The Nebraska Supreme Court affirmed. The parents appealed the order terminating their parental rights. The parents first assignment of error was that § 43-209 violated their due process right by failing to require a showing of actual or imminent harm to the child before termination of parental rights. The Court rejected this argument, finding that the only mental deficiency that will suffice for termination is one that renders the parents unable to perform parental responsibilities and requires the court find reasonable grounds to believe the condition will continue for an indeterminate period. Therefore, the statute ties the mental deficiency to the parent’s ability to properly raise and care for the child. 
In the alternative, the parents argue the statute is unconstitutional because it fails to require the state pursue a least restrictive means before termination. The Court also rejected this argument, finding that the statute did not require termination of parental right, but permitted it, when the statute is satisfied, allowing the court to consider the individual cases, the seriousness of the conduct and condition, attempts to correct the conditions, and determine whether termination is most appropriate. Nothing in the statute prohibits the court from considering and making unique foster-care arrangements. The Court found that the record in this case establishes that the court did terminate the parental as a last resort and had made significant efforts toward reunification. 

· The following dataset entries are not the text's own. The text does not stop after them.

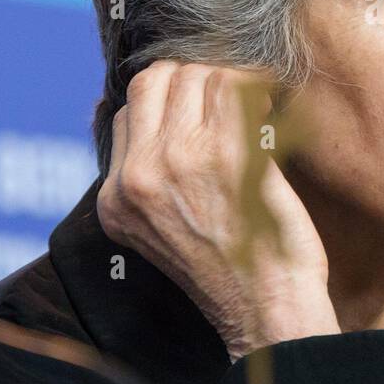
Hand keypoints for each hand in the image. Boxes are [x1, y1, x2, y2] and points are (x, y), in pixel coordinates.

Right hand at [96, 59, 340, 361]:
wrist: (267, 309)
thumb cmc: (228, 269)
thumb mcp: (156, 229)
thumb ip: (140, 172)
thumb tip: (113, 106)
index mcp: (116, 197)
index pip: (128, 109)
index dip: (171, 96)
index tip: (203, 104)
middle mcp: (139, 175)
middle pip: (157, 79)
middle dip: (196, 76)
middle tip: (232, 94)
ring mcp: (181, 160)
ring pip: (196, 74)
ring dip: (230, 80)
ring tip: (254, 102)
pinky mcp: (228, 154)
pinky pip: (235, 87)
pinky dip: (257, 86)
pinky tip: (270, 107)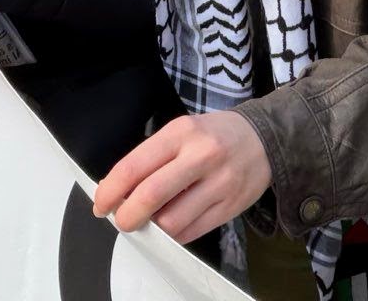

Finally, the parents argue the court erred in finding clear and convincing evidence that termination was in the best interest of the children. The Court rejected this argument. The Court noted the mental illness of the mother and physical and mental illness of the father that inhibit their abilities to perform their parental duties and responsibilities, such as providing care and safety. Additionally, the Court noted the fact that the children are afraid of their parents. The Court could not find any evidence in the record that it would be in the best interest of the children to allow the Holley’s to maintain visitation rights.